Here’s the essential question: Is this gnarled militia big enough to win Trump the election? Not even close.
But it’s absolutely sufficient to serve as a ready-made, built-in audience for Trump Media (or whatever he calls it) the savage conspiracy nutball venture Trump seems almost certain to launch after getting crushed in the election.
And why not? His team is already in place: He’s got former Breitbart CEO Stephen Bannon and disgraced Fox News chief/famed sexual harrasser Roger Ailes, two of the most unsavory, journalism-hating white males ever to grace an election team, as hood ornaments.
Has this been Trump’s overall strategy all along, to build a bilious, incite-’em-to-violence media empire? Hard to say. He’s not exactly one for deep intelligence or cunning foresight. Trump merely goes wherever his blathering, flatulent ego gets magnified the most – and right now, there’s only one place on the planet that does it: his own rallies.
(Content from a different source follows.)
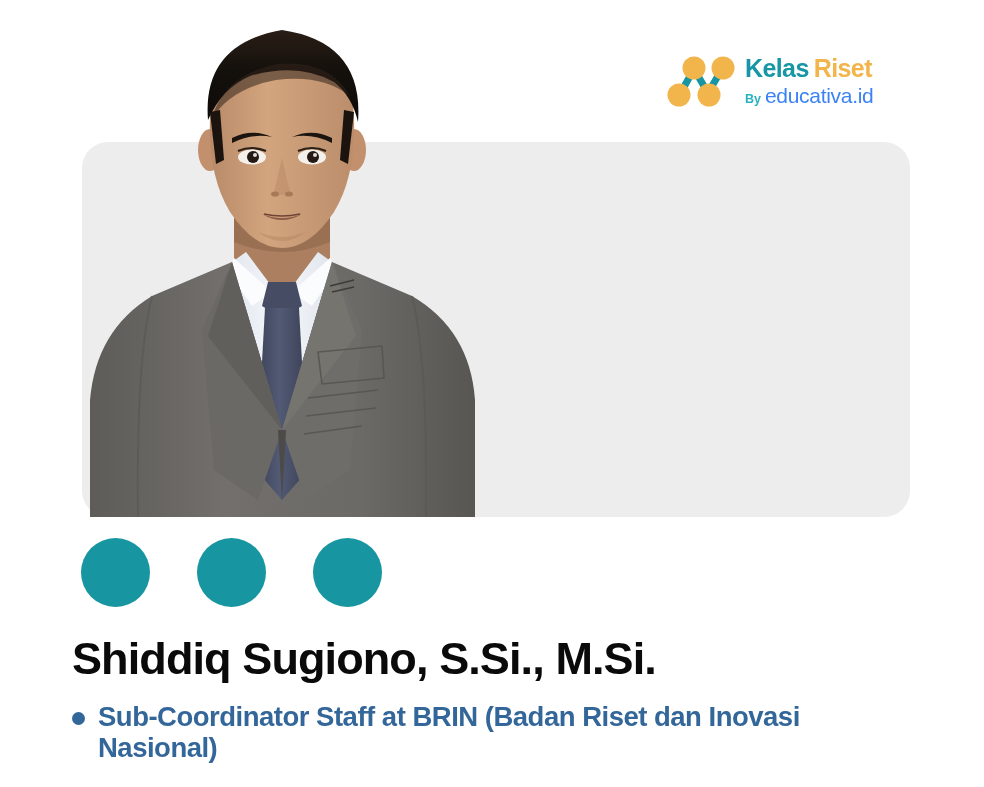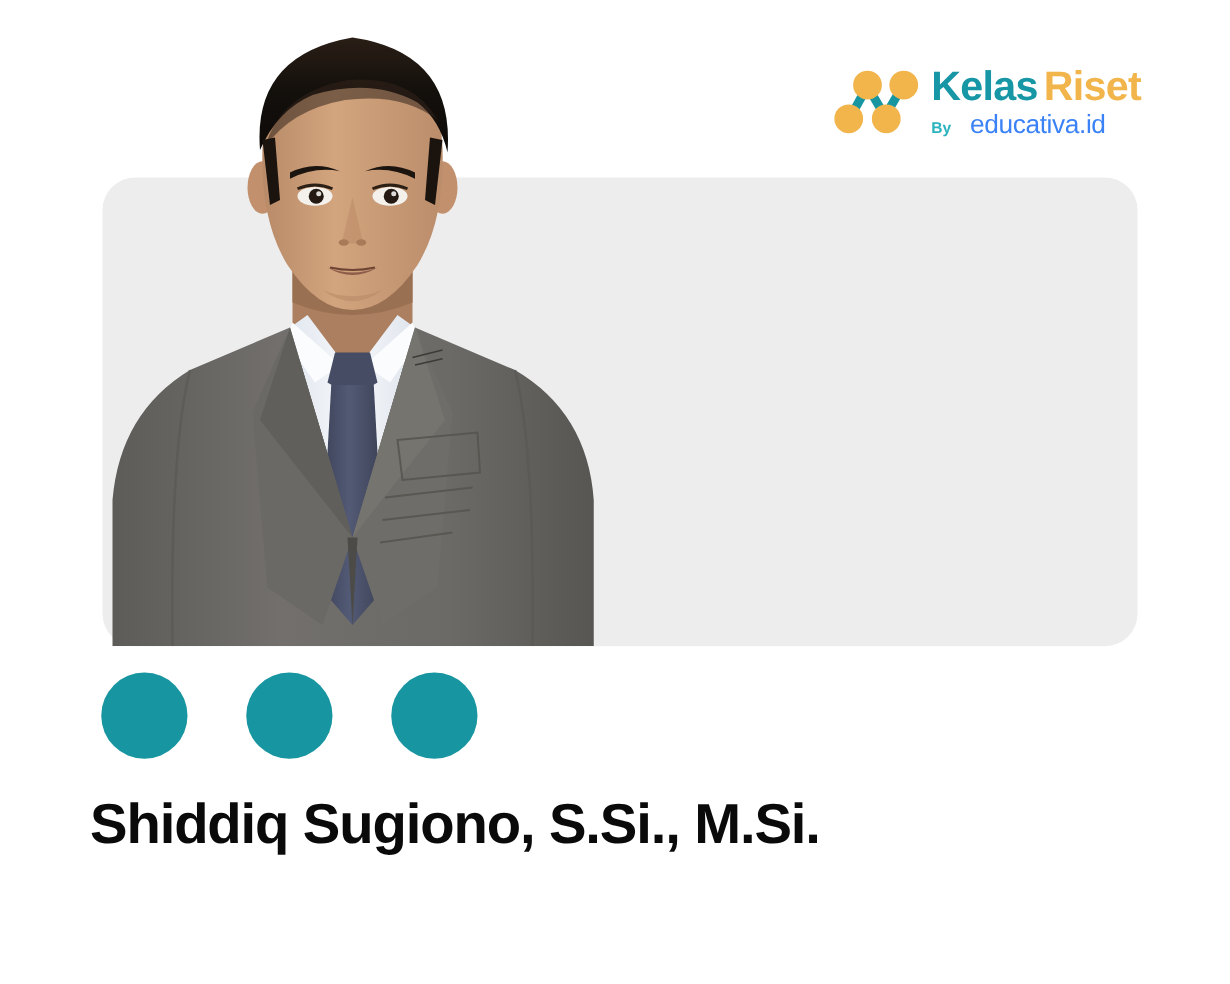"Kelas Riset" .logo-line1 { font-size: 33px -> 25px }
A Trump rally, in case you haven’t read the innumerable terrifying accounts, is a most pugnacious slice of sociocultural hell. The world may be against him, leaders of all parties, companies, nations cannot distance themselves fast enough; his companies are failing and women loathe him and SNL mocks him ruthlessly; he has not a kind or genuinely thoughtful word for anyone anywhere and his humanity and heart appear to have been replaced by razor blades and turpentine – but oh, Trump still has a goddamn blast at his own rallies. They worship him. Everywhere else on the planet? Not so much.
Prediction: After the election, Trump will bind himself in his nutshell of bile and hate, and call himself the king of infinite space. Trump Media will vomit into existence, a bit of vituperative cultural cancer eager to sicken anyone who comes near.
As for the rest of us: The nation will quickly (albeit woozily) right itself, Hillary and Co. will bring intelligence, grace and clarity back to the national debate as finally, for the first time in more than a year, every other headline will not feature another outrage wrought of a venomous, morally putrefied sexual abuser with a thing for puerile, megalomaniacal tweets. Can you imagine?